Core competency, outsource, partner—or avoid. As healthcare executives contemplate their business strategies, they must manage countless competing priorities and external pressures to service their mission, communities, and employees while remaining good financial stewards of their resources. They constantly face decisions around core competencies and objectives regarding matters such as employing versus affiliating with physicians, buying versus renting, and going it alone versus partnering to deliver post-acute care. In other industries, non-core functions are more often outsourced and strategic actions like divestitures, and partnership agreements are commonplace. In health care, however, we see a growing trend for executives to succeed based on saying “no” and making tough choices on things they have not considered before. Although decisions whether to insource or outsource are complex in health care and the results often not popular, such decisions must be made. Staying true to the organization’s strategy and missions will be critical when making these tough choices.

Looking Ahead

Health care’s evolution over the past decade has been astounding, but even more amazing changes lie ahead, with the focus on delivering precision health, building world-class operations, and delivering care as cost effectively and safely as possible. More progressive healthcare organizations are seeking out and adapting strategic approaches, tools, and technologies that have proven successful in other sectors and using them to thoughtfully redesign or supplant legacy processes that are no longer working. Innovation that is both deliberate and disruptive is essential to transforming healthcare.

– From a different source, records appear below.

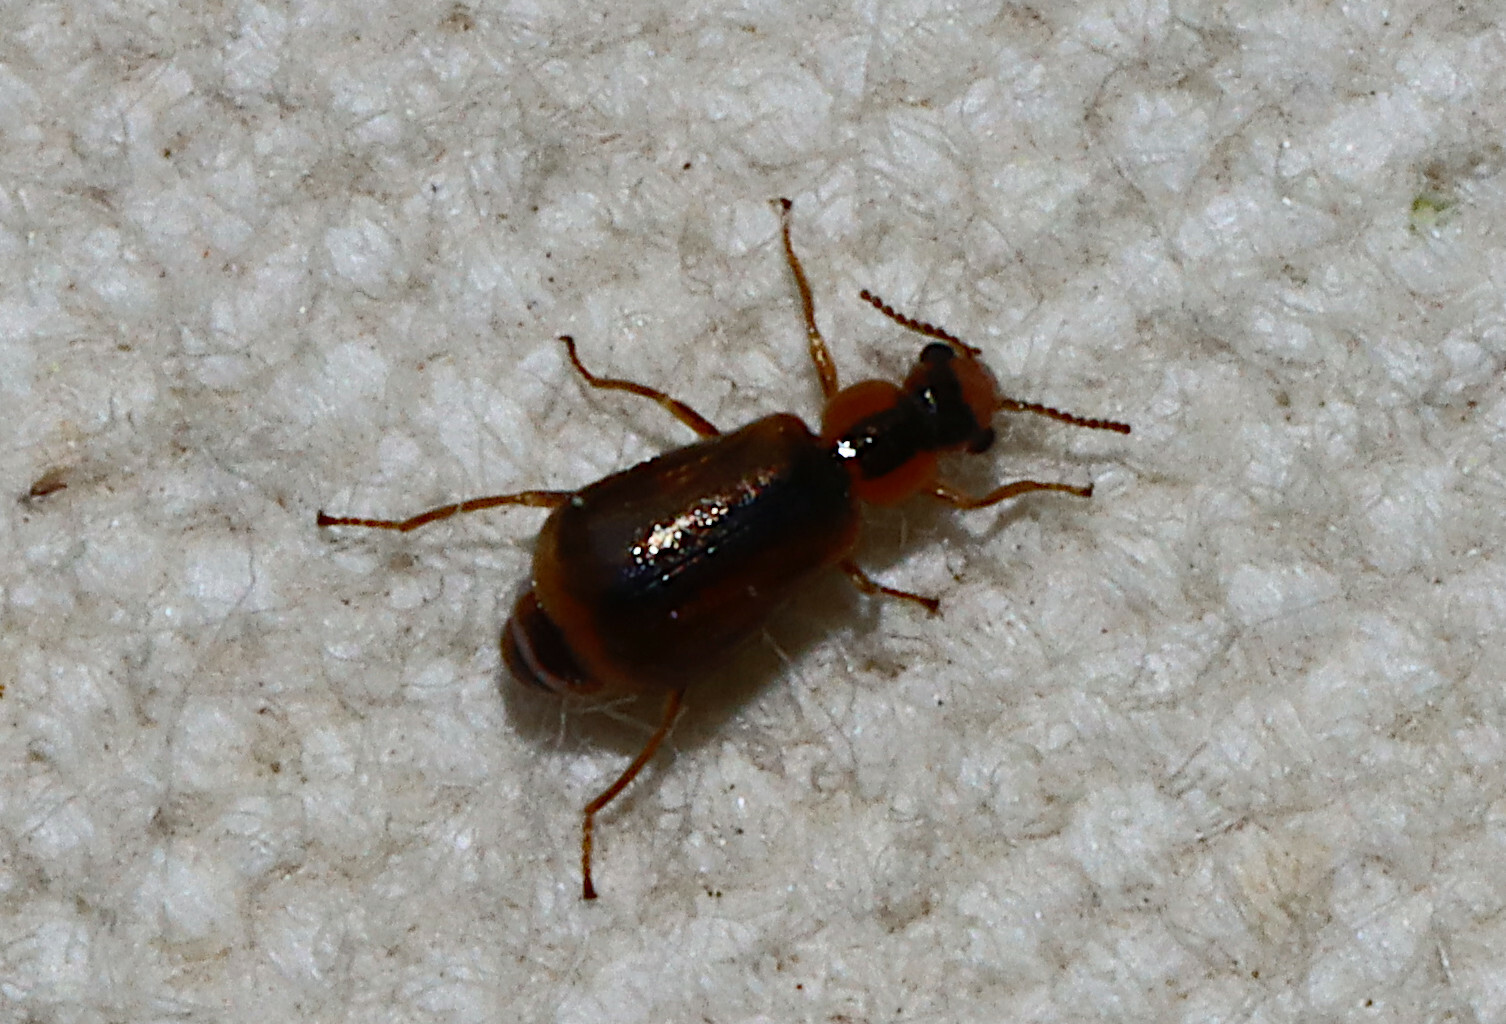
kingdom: Animalia
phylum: Arthropoda
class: Insecta
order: Coleoptera
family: Malachiidae
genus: Attalus
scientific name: Attalus
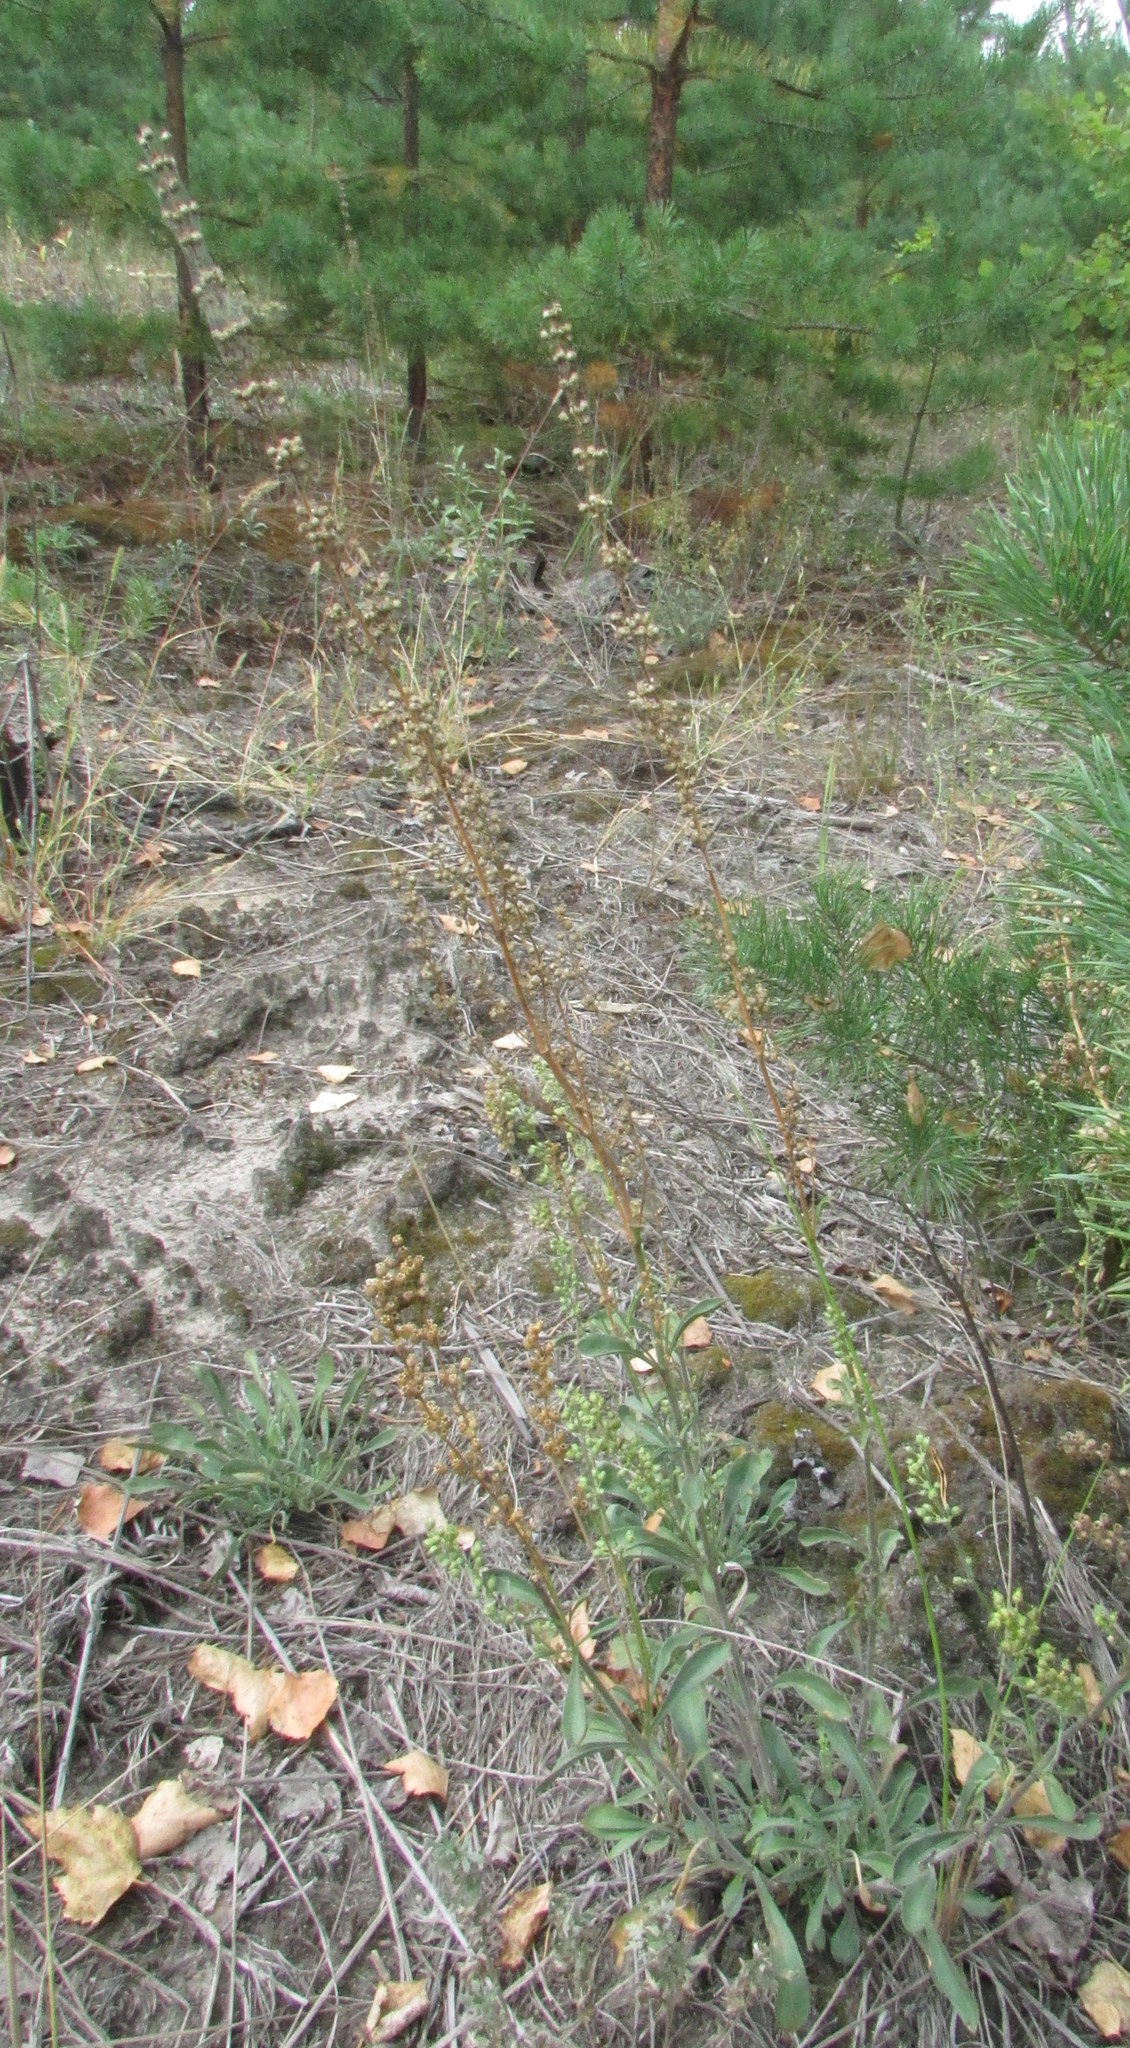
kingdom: Plantae
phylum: Tracheophyta
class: Magnoliopsida
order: Caryophyllales
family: Caryophyllaceae
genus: Silene
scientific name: Silene borysthenica
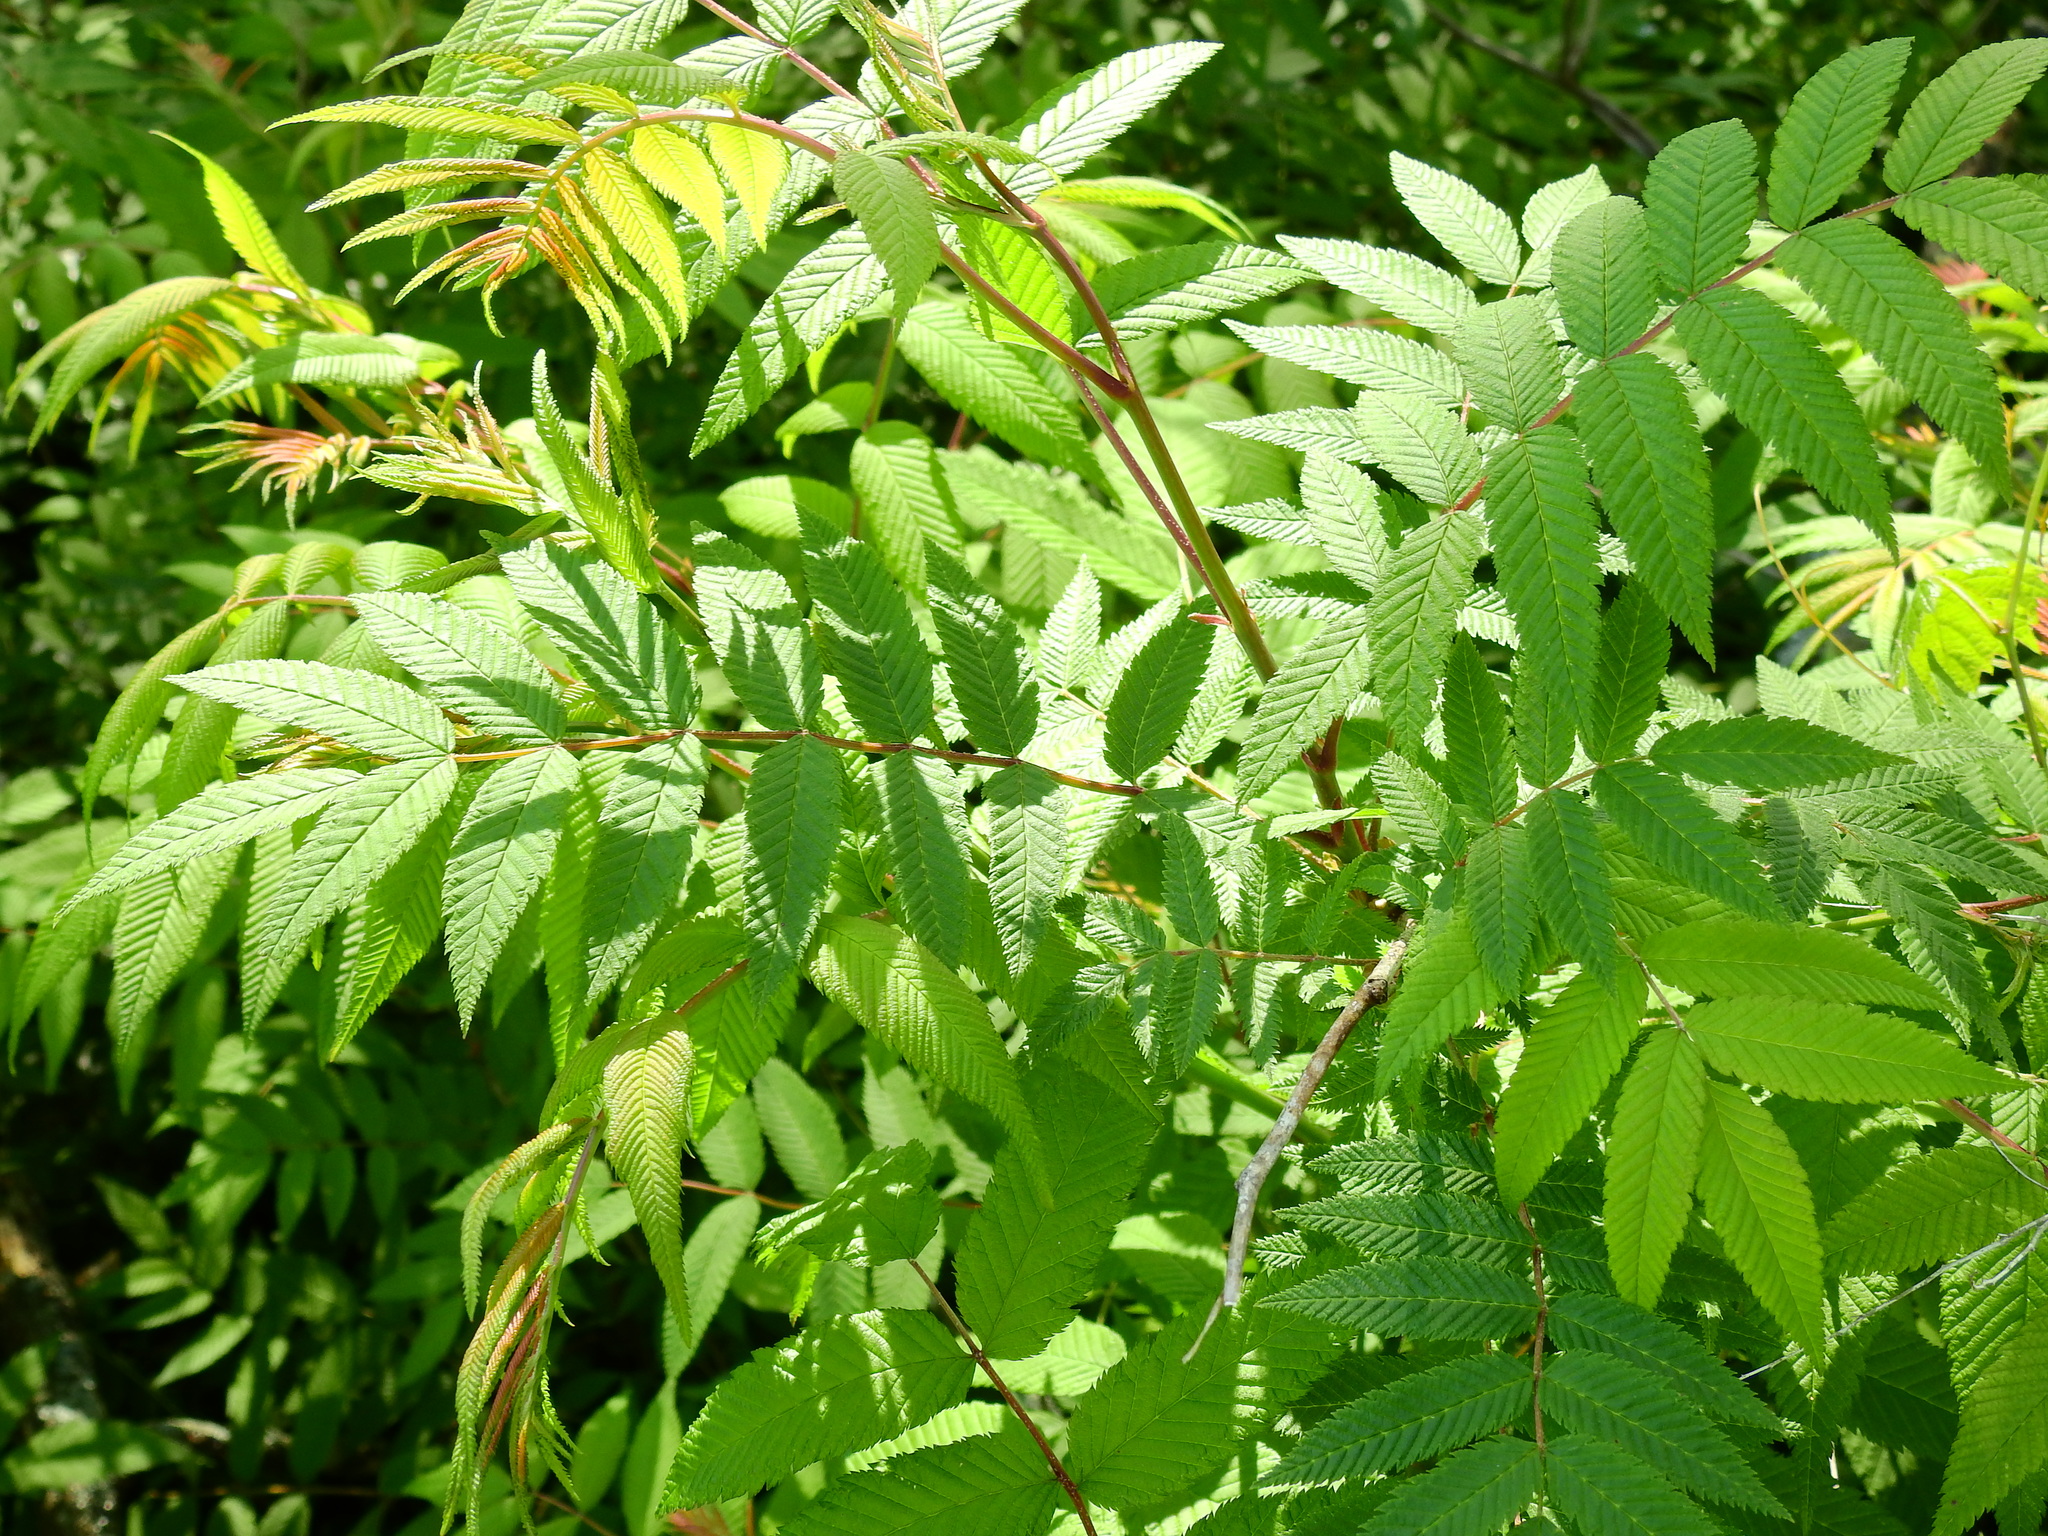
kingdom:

Geoff Martin is a managing partner and COO of GE Healthcare Partners, Chicago.

Footnotes

a. Institute of Medicine (US) Roundtable on Evidence-Based Medicine, Yong P.L., Saunders R.S., Olsen L.A., eds., The Healthcare Imperative: Lowering Costs and Improving Outcomes: Workshop Series Summary. National Academies Press National Academy of Sciences, 2010.

b. Singhal, S., and Coe, E., “The Next Imperatives for U.S. Healthcare,” McKinsey, November 2016.